Er hat zwei Weltkriege überstanden und trotzt seit über 120 Jahren Wind und Wetter: „der Kurfürst“, wie er von Interessierten in den 1970er Jahren genannt wurde – ein dreigeschössiger, stark gegliederter Massivbau auf vorgeblendetem Bruchsteinsockel mit großem Risalit und Zwerchhaus, Giebel und Treppenturm, der im 20. Jahrhundert zur Weserseite hin mit moderneren Fassadenelementen aufgestockt wurde. Benannt nach Friedrich Wilhelm (1620-1688), der 1675 den Beinamen „der Große Kurfürst“ erhielt, wurde das geschichtsträchtige Gebäude unter der Anschrift An der Pforte 1 im Portaner Ortsteil Lerbeck einst als prunkvolles Hotel an der Weser errichtet.

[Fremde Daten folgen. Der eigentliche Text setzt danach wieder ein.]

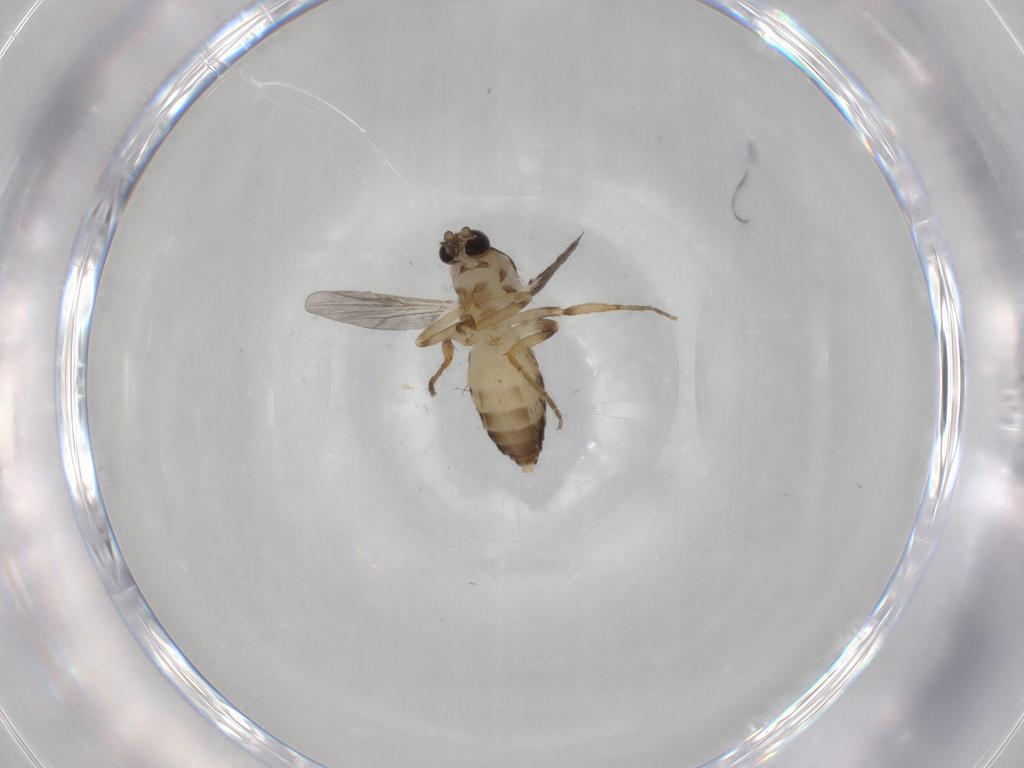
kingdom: Animalia
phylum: Arthropoda
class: Insecta
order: Diptera
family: Ceratopogonidae
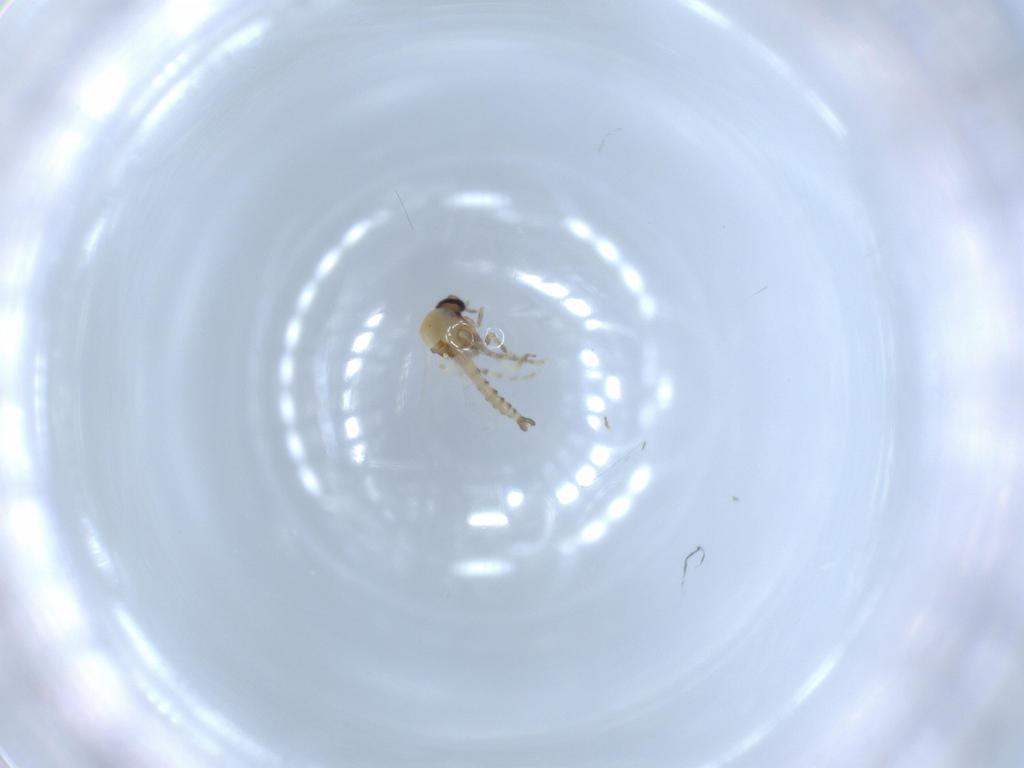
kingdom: Animalia
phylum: Arthropoda
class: Insecta
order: Diptera
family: Ceratopogonidae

Ursprünglich auf den Namen „Hotel Großer Kurfürst“ getauft und anfangs als dieses betrieben, existiert das prachtvolle Gebäude seit mindestens 1898, als der Tourismus in der Region boomte, wie zahlreiche Ansichtspostkarten aus der Zeit belegen. Eng mit der Stadt Minden verbunden (in preußischer Zeit war die Stadt Verwaltungssitz des Fürstentums Minden), erinnert bis heute eine Statue Friedrich Wilhelms südlich des Wesertors an die Angliederung des Hochstifts Minden an Brandenburg-Preußen im Rahmen des „Westfälischen Friedens“. Der Kurfürst war damals maßgeblich am Friedensschluss beteiligt.

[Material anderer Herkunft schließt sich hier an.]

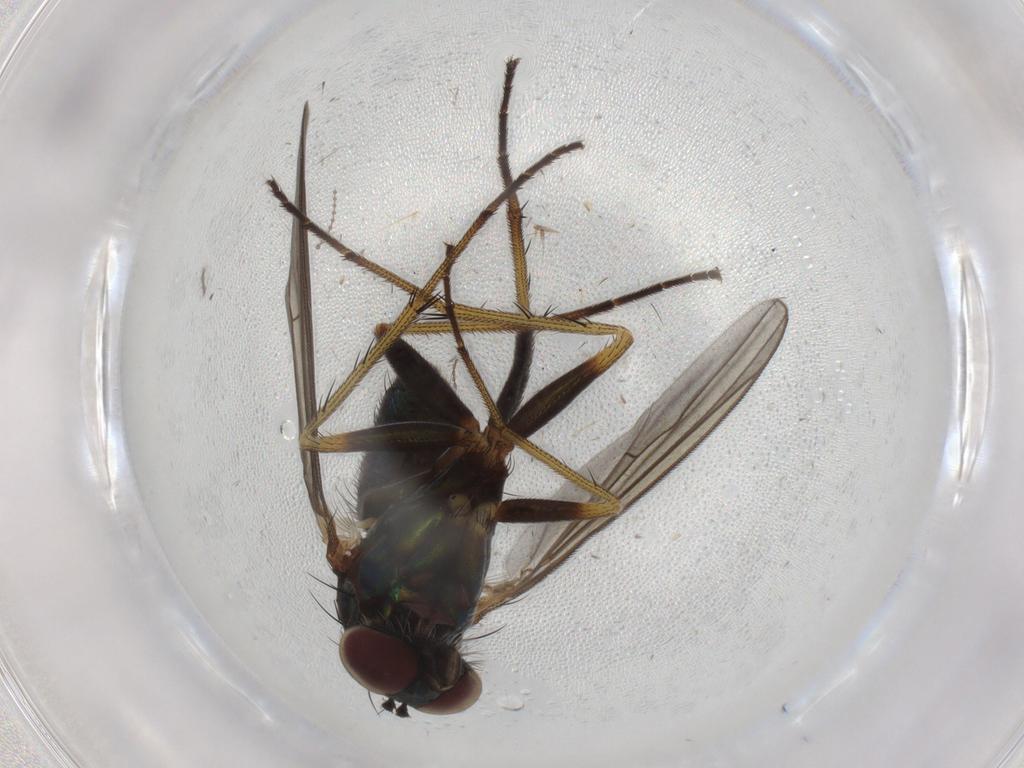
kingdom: Animalia
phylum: Arthropoda
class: Insecta
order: Diptera
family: Dolichopodidae
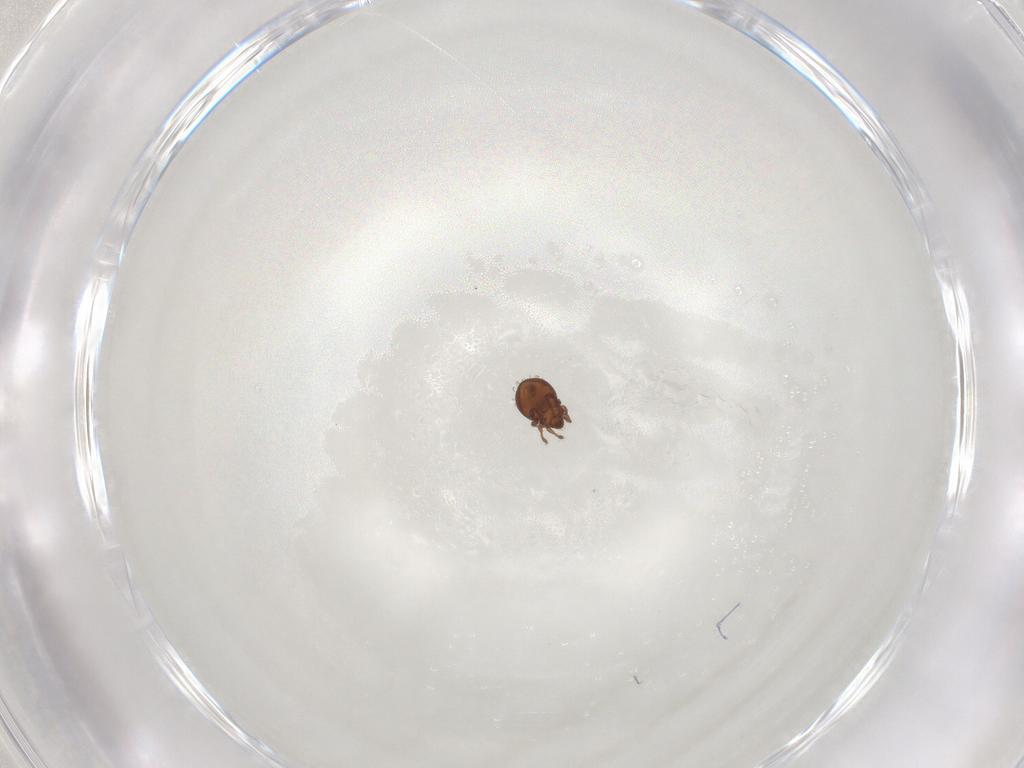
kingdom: Animalia
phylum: Arthropoda
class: Arachnida
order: Sarcoptiformes
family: Scheloribatidae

Aber das große villenartige Gebäude verband zu späterer Zeit noch ganz andere Interessen. Minden wurde 1945 Standort der Britischen Rheinarmee, die alte Kasernen im Stadtgebiet und die neue Kingsley-Kaserne im Ortsteil Minderheide bezog und bis Anfang der 1990er Jahre in Minden blieb. Die letzten rund 3500 britischen Soldaten mussten 2014 Minden verlassen und zurück auf ihre Insel. Damit ergaben sich in Minden nicht nur Einnahmeeinbrüche im Einzelhandel, sondern auch in den Prostitutionsstätten. Die „Liebesdamen“ verloren ihre zahlungskräftigen britischen Stammkunden.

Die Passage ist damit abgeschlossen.